Cose da fare
[1] Riscrivi il brano del testo sulla Moldavia dalle parole "A dargli il" fino alle parole "che ciò significa." incluse, sostituendo "Chisinau" con "Chișinău".
[2] Secondo il testo sulla Moldavia, quante persone abitano in Gagauzia?

L’Unione Sovietica si è dissolta ormai da più di tre decenni, ma quanto succede in Russia ha ancora un forte impatto lungo tutto l’arco di quello che un tempo fu il territorio controllato da Mosca. Questo è ancora più evidente in vista di un appuntamento come le elezioni presidenziali che si svolgeranno nella Federazione tra il 15 e il 17 marzo. Dall’esito già scritto e caratterizzate dalla soppressione di qualsiasi forma di opposizione o dissenso, come sottolineato a più riprese dalle Nazioni Unite, ma alle quali Vladimir Putin pare voler arrivare ribadendo il ruolo del Cremlino in una certa parte di mondo.

A dargli il primo assist è stata la Transnistria: il Parlamento della repubblica autoproclamatasi indipendente dalla Moldavia e non riconosciuta a livello internazionale a fine febbraio ha fatto appello alla Russia per ottenere aiuto contro il presunto blocco economico imposto da Chisinau. Un richiamo a cui le autorità russe hanno risposto, al momento solo sulla carta, favorevolmente. Il ministro degli Esteri russo, Sergej Lavrov, ha approfittato dell’occasione anche per un durissimo attacco al governo moldavo. Dalla Turchia, dove si trovava per prendere parte al Forum diplomatico di Antalya, ha avvertito senza mezzi termini l’esecutivo che agli occhi russi starebbe seguendo le orme di quello dell’Ucraina. Con tutto quello che ciò significa.

Dopo qualche giorno, ad alzare la posta è stata un’altra entità territoriale autonoma moldava, la Gagauzia. La leadership della regione ha chiesto a Mosca di consolidare e rafforzare i rapporti bilaterali per evitare che il governo centrale moldavo porti avanti la sua presunta politica di oppressione della minoranza locale. La Gagauzia è abitata da circa 160mila persone ed è guidata da una leader politicamente vicina a un’imprenditrice controversa e che ha stretti rapporti con il Cremlino. Inutile dire che la Russia si è affrettata a rispondere a questo “grido d’aiuto”: il consiglio federale russo ha infatti dichiarato la volontà di approfondire la relazione e di entrare in campo per impedire qualsiasi repressione dell’identità locale della Gagauzia.

Dati forniti
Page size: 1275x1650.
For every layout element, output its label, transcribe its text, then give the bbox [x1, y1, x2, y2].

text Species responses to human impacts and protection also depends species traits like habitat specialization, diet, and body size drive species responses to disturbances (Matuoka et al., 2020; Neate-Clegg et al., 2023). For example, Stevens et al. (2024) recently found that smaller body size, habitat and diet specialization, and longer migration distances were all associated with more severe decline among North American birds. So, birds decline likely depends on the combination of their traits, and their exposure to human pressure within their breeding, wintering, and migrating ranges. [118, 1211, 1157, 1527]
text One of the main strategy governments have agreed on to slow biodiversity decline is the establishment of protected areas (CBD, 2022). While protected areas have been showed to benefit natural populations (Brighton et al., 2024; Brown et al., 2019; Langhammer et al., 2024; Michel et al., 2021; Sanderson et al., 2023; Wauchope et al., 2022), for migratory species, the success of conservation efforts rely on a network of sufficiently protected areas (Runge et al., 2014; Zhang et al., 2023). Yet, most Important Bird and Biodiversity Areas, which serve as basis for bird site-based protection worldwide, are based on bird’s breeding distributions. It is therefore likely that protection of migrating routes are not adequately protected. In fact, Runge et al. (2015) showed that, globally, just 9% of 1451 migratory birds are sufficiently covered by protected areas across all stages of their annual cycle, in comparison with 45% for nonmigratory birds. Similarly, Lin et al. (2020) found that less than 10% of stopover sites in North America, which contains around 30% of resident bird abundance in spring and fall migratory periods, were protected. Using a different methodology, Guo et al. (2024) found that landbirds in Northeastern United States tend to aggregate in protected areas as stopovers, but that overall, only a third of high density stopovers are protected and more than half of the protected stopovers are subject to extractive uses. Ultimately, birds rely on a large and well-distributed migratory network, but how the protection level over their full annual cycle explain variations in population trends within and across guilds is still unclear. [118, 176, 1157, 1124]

Risultati in ordine
[1]
A dargli il primo assist è stata la Transnistria: il Parlamento della repubblica autoproclamatasi indipendente dalla Moldavia e non riconosciuta a livello internazionale a fine febbraio ha fatto appello alla Russia per ottenere aiuto contro il presunto blocco economico imposto da Chișinău. Un richiamo a cui le autorità russe hanno risposto, al momento solo sulla carta, favorevolmente. Il ministro degli Esteri russo, Sergej Lavrov, ha approfittato dell’occasione anche per un durissimo attacco al governo moldavo. Dalla Turchia, dove si trovava per prendere parte al Forum diplomatico di Antalya, ha avvertito senza mezzi termini l’esecutivo che agli occhi russi starebbe seguendo le orme di quello dell’Ucraina. Con tutto quello che ciò significa.

[2] Circa 160mila persone.